I'm after getting ios 6 on my iPad one. To hopefully fix it running slow & occasionally crashing. I have just jailbroken it as I heard if jailbroken I could install ios6. I'm struggling to find this however!!

So, can any of you guys help me find a way to do this, or is it impossible on my Ipad1?!

Thanks in advance


----------



## Willows-dad (Jul 12, 2012)

iOS 6 isn't possible on The iPad 1. You can get a jailbroken theme on cydia called iOS 6 sd, but it's just a theme to make it look more up to date. A quick google pulls up the how to YouTube video.


----------



## davies20 (Feb 22, 2009)

Willows-dad said:


> iOS 6 isn't possible on The iPad 1. You can get a jailbroken theme on cydia called iOS 6 sd, but it's just a theme to make it look more up to date.
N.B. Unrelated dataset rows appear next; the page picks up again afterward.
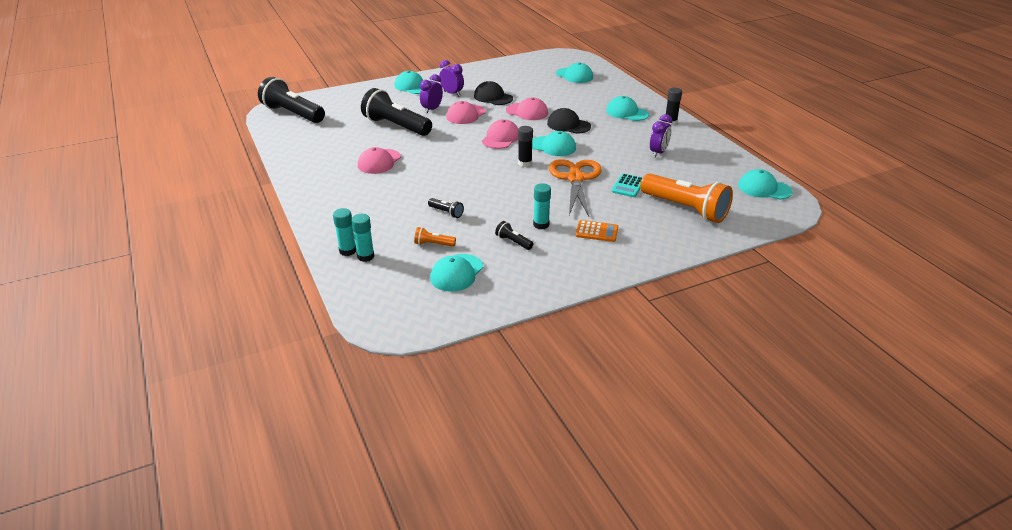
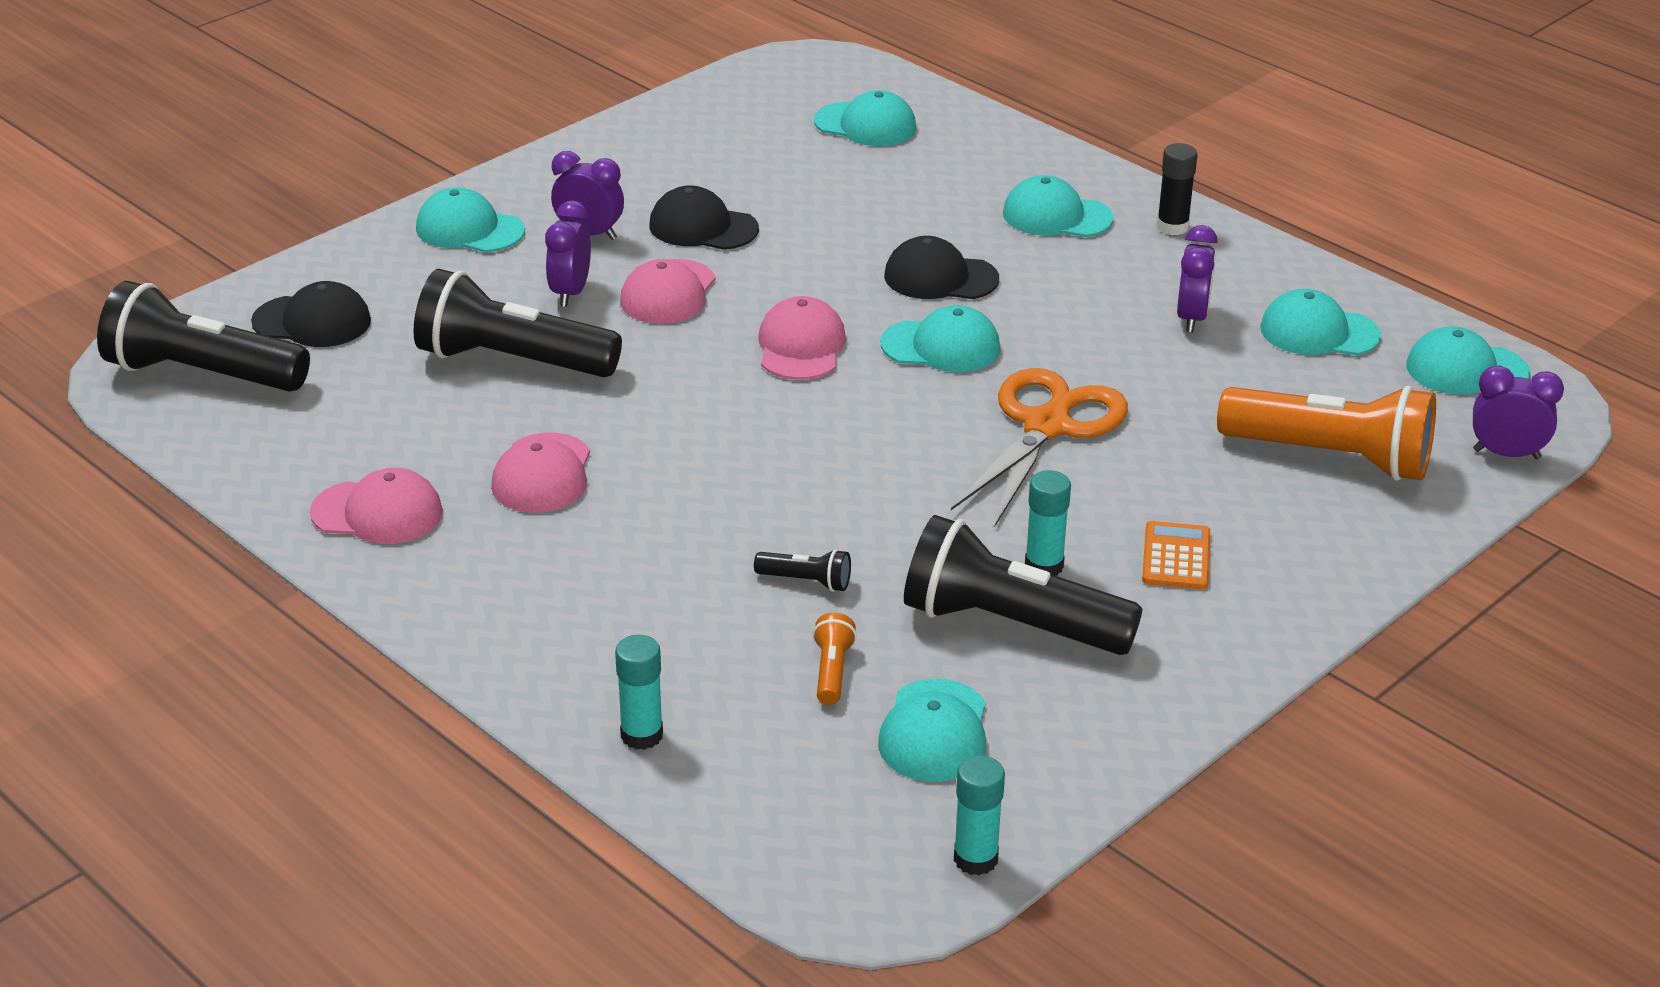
camera: 20 degrees left, 0 degrees up
turquoise glue stick [351,214,374,262] -> turquoise glue stick moved to [954,755,1005,875]
orange flashlight [414,227,456,247] -> orange flashlight turned 105 degrees clockwise [813,613,857,705]
black flashlight [495,221,533,250] -> black flashlight [904,515,1143,655], size x2.37
pink cap [506,98,548,120] -> pink cap moved to [310,468,443,544]
black glue stick [518,126,533,167] -> none
orange scissors [549,159,602,216] -> orange scissors turned 45 degrees clockwise [951,368,1128,526]
orange calculator [575,220,618,242] -> orange calculator turned 75 degrees counterclockwise [1142,521,1210,589]
turquoise calculator [611,173,643,197] -> none
none -> black cap [251,281,371,347]
none -> turquoise cap [1260,289,1381,355]
none -> purple clock [1473,366,1564,459]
A quick google pulls up the how to YouTube video.


I thought so. buggers!

How the hell can i stop my ipad running pants then!


----------



## Willows-dad (Jul 12, 2012)

Delete all the old stuff you don't need anymore might help. Or back everything up and restore it to factory settings, then just re-add everything you use. I could imagine that'd take a while though.


----------



## davies20 (Feb 22, 2009)

Willows-dad said:


> Delete all the old stuff you don't need anymore might help. Or back everything up and restore it to factory settings, then just re-add everything you use. I could imagine that'd take a while though.
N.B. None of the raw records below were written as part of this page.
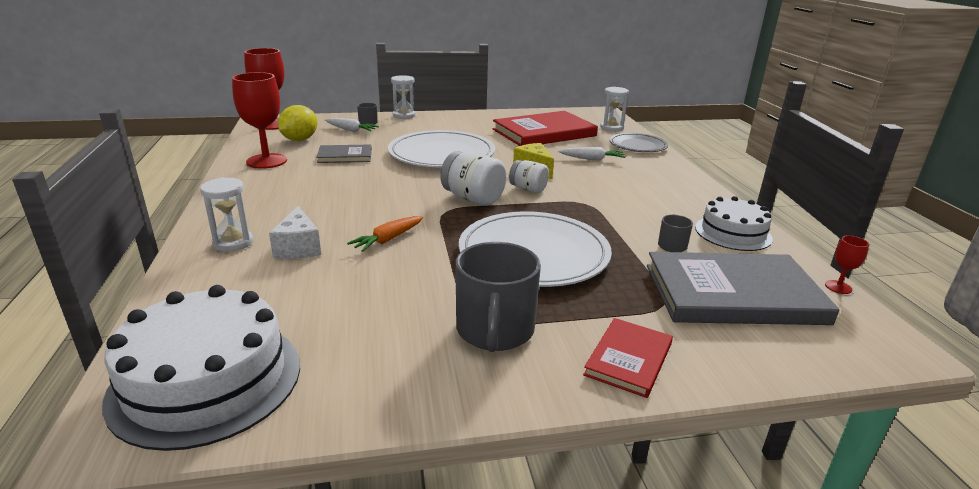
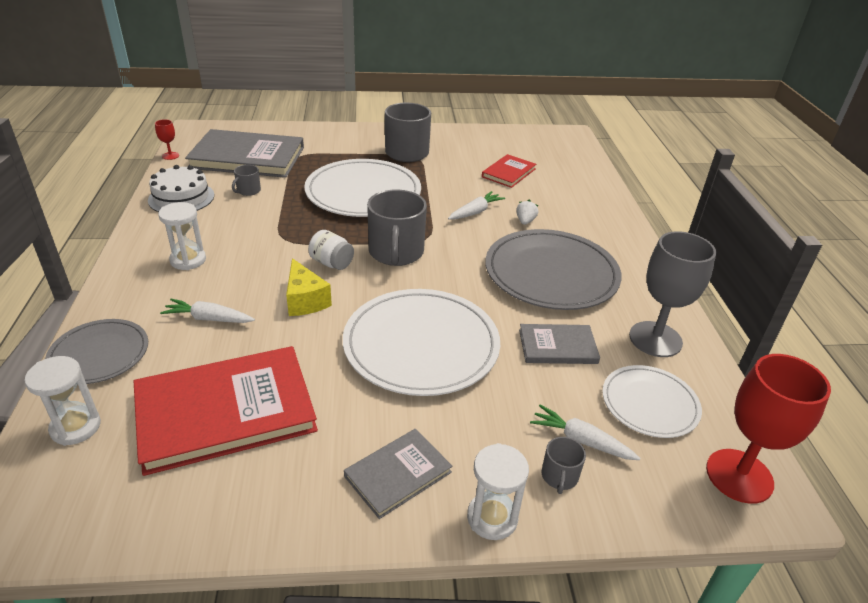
camera: 175 degrees left, 10 degrees up
white cake [102,285,300,451] -> none
white hourglass [200,177,253,252] -> white hourglass moved to [158,202,206,270]
red goblet [232,72,287,169] -> grey goblet [629,231,716,357]
white cheese [269,206,321,259] -> none
yellow lemon [278,105,318,141] -> white plate [602,365,702,438]
orange carrot [347,216,423,252] -> white carrot [448,191,505,220]
white jar [440,151,507,206] -> grey mug [367,189,427,266]
red book [583,318,673,398] -> red book moved to [482,154,536,188]
none -> grey book [344,429,452,519]
none -> grey plate [485,229,622,310]
none -> white strawberry [516,200,539,225]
Its running on bare bones as is it tbh. I dont have apps etc on there that i dont use, only what i need.

Just backed-up > Jailbroke > restored & it does seem to be running better


----------



## MA3RC (Jun 19, 2012)

Use Google Chrome instead of Safari, it works so much quicker


----------



## davies20 (Feb 22, 2009)

S1600Marc said:


> Use Google Chrome instead of Safari, it works so much quicker


funnily enough i did this on my 4s the other day. Much, much better!

Ive also just accidentally updated my jailbroke 4s to ios6 - big mistake, now my phone is jailbroke


----------



## MA3RC (Jun 19, 2012)

Cool! I did it for my mums the other day and she said it was a lot better. Ahh bad times, it's a bummer when that happens


----------



## Beancounter (Aug 31, 2006)

S1600Marc said:


> Use Google Chrome instead of Safari, it works so much quicker


Thanks, just put this on my iPad 1. 
So much better :thumb:


----------



## Derekh929 (Aug 28, 2011)

Google Chrome is it good on new ipads as well as i hate safaria


----------



## Derekh929 (Aug 28, 2011)

Converted chrome far better got it on my iPhone 5 and ipad 4 thanks


----------